The Financial Lives of the Poets by Jess Walter

My perfect book. And to think that I bargained the price down at the Paperback Bookshop in Melbourne: it was in poor nick and I asked for another copy. But it was this or nothing, it had ten years of shelf wear adding character to its look, and the person selling let me have it for $10. Perfect because it is everything a novel should be. For a start, that title, worth ten bucks on its own.  It is laugh out loud (with monotonous regularity) hilarious and harrowingly sad. It has a sort of sociological background, being a look at what happened after the last financial crash from the point of view of an American type that might have been rather neglected by the press at the time. Ordinary middle class people whose financial status consists largely of a house, and as its theoretical value goes up they invest that purely theoretical value into improvements, extensions: aspirations. So when suddenly their house is worth nothing much and they are in debt, there is no way out.

And from that point we see what happens next in such very ordinary families, probably the backbone of the Democratic party in the US. What happens next is secrets and fears, outlandish ways forward, inevitable steps back. It’s astonishing just how believable our hero’s completely insane plans are. Well, of course, I kept thinking. Wonderful book! I’d never heard of the author, but I am on a mission to read the rest.

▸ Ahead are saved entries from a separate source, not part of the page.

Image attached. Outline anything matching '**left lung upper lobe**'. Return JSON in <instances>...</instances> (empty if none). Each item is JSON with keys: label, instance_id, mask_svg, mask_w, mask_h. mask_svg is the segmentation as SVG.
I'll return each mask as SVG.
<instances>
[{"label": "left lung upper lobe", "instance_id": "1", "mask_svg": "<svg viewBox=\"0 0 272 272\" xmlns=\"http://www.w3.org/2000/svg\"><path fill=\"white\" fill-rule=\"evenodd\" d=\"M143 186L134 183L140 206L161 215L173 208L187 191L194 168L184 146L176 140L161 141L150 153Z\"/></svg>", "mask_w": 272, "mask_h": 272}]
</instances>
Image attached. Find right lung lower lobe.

It strikes me, having called this ‘perfect’, that the last time I said that was about another book with the same setting of the last financial crash, Moral Hazard, by Kate Jennings. It’s like something good did come of all that suffering, though one might argue that a couple of thin books aren’t really enough. Here in Australia we missed the whole thing, and if it hadn’t been for my reading of such books, I wouldn’t really understand what an appalling event this was in the history of the US in particular. Yes, we had all those documentaries about Republicans losing their everything and becoming Amazon workers on the road, telling us all how good that was. Keep optimistic. Look at the bright side of losing your whole material life. But this is a different sort of person altogether and I’m glad to have read about their miserable lives.

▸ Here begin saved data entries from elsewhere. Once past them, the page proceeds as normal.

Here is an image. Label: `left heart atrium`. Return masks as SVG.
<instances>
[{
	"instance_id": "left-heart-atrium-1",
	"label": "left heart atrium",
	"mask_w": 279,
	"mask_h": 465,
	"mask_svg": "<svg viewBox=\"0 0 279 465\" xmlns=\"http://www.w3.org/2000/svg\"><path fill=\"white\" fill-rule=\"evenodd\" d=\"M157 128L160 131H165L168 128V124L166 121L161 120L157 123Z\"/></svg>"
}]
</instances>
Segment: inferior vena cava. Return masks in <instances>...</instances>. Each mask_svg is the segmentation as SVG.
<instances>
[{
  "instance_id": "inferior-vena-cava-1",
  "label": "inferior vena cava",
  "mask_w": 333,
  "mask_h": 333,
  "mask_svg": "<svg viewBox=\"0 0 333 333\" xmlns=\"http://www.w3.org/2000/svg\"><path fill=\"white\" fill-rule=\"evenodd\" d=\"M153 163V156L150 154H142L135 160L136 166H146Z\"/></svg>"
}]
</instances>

Murder by Natural Causes by Helen Erichsen

In a nutshell. Five thoroughly merited stars.

Full disclosure: I don’t know the author, but we must have a lot of friends in common. Heck, even the odd non-friend, as I discovered when the name of an ex I ill-advisedly lived with for much too long popped up on the page. Hmmm. Maybe he’ll be hit next I thought. Optimistically as it turns out. Sorry for that minor spoiler.

When I was lent this book recently my heart sank. I thought it was going to be a bridge book with a murder in it. Always badly done, why oh why would anybody do another one. But, take heart dear reader. This very clever writer has managed to put a bridge setting into her book without having any bridge in it.

 

It’s 5am. I am very grumpy courtesy of a back injury. And this book has broken through that pain and is giving me actual genuine pleasure.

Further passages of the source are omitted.